As an avid animal lover, this one hurt the feels a tad when I was young. Based on an old European legend originally called “Oleg’s Death”, the story follows the same structure as in this book. The tale of a man who lived in fear of a horse, for it was foretold the horse would cause his death. Presumably, entering the safety zone after the horse falls victim to old age…. LOL. Yeah, not so much buddy.
4. “The Red Spot”
This irked the shit out of anyone who suffers even the mildest cases of arachnophobia. This creepy story derives from the folklore of foreign entities (such as these eight-legged monsters) invading our bodies and setting up residence. Or you know, laying a thousand eggs inside your cheek while you sleep. Stunning.
3. “The Haunted House”
The legend of a young woman’s murder and the preacher who helped put the spirit at rest by locating the murderer is likely one of the most beloved and remembered stories from Schwartz’s trilogy of terrors. It’s definitely among the most unique of tales found within these books as stories of haunted house resemble one another, this one has a bit of a twist whereas the ghost of the young woman is not threatening whatsoever, but a spirit wanting justice. Of course, justice and revenge run rapid throughout “Scary Stories”. However, this one just hits all the right notes.
2. “The Thing”
Lawdy does that picture give me the beautiful skeevies. The tale is based on a folktale out of Nova Scotia in a book called Bluenose Ghosts where “the thing” is an actual warning of ones own impending death. I’ll take the guy in the robe over that face any day, thank you.
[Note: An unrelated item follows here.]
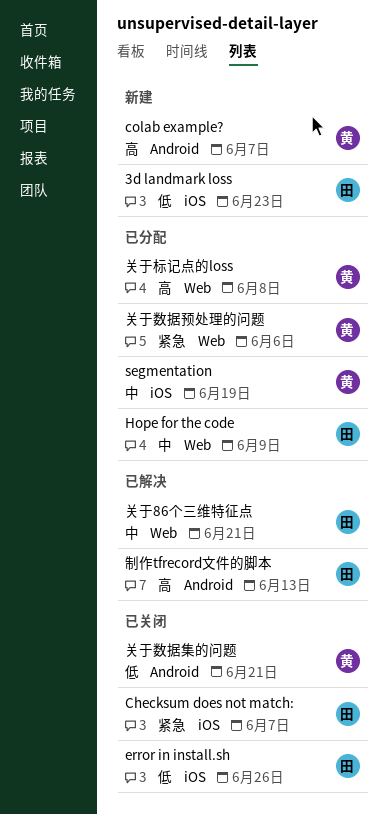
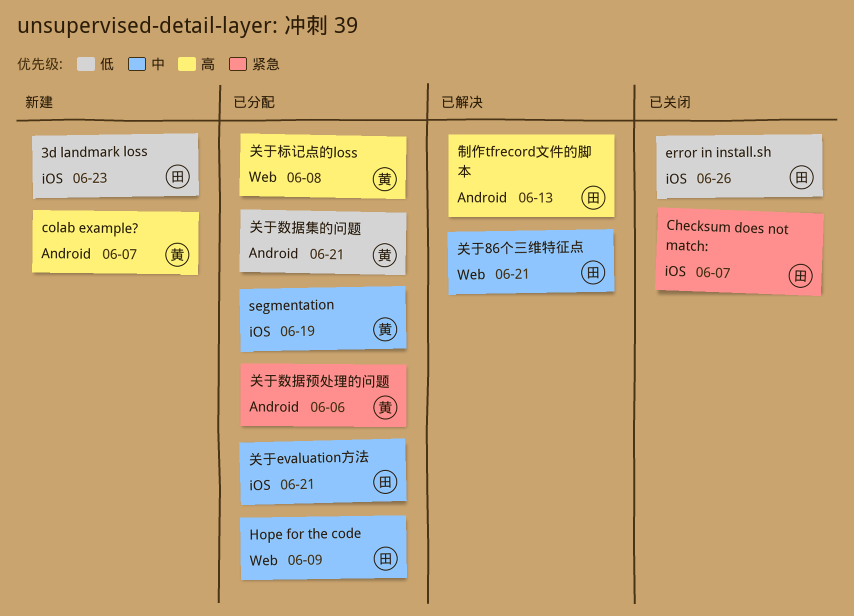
关于evaluation方法: none -> present
关于数据集的问题, status: 已关闭 -> 已分配
关于数据预处理的问题, label: Web -> Android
Oh Harold, you silly scarecrow. Don’t you know laying out skin in the sun too long gives it wrinkles? You need to take some notes from Buffalo Bill. Anywho, the walking menace from the cornfields makes numero uno as the tale remains to this very day, the creepiest tale to come out of these books. The story of Harold is retold from a legend that came out of Switzerland and quite honestly, stories about man creating a life and it ultimately becoming something they can’t control is a tale we’ve heard time and again. From Mary Shelly’s Frankenstein to the Jewish tale of the Golem, Harold resembles the outline of such said stories as the creature that has been given life ultimately turns on its master. We all love stories of killer dolls. It is for that reason, this tale tops off this list.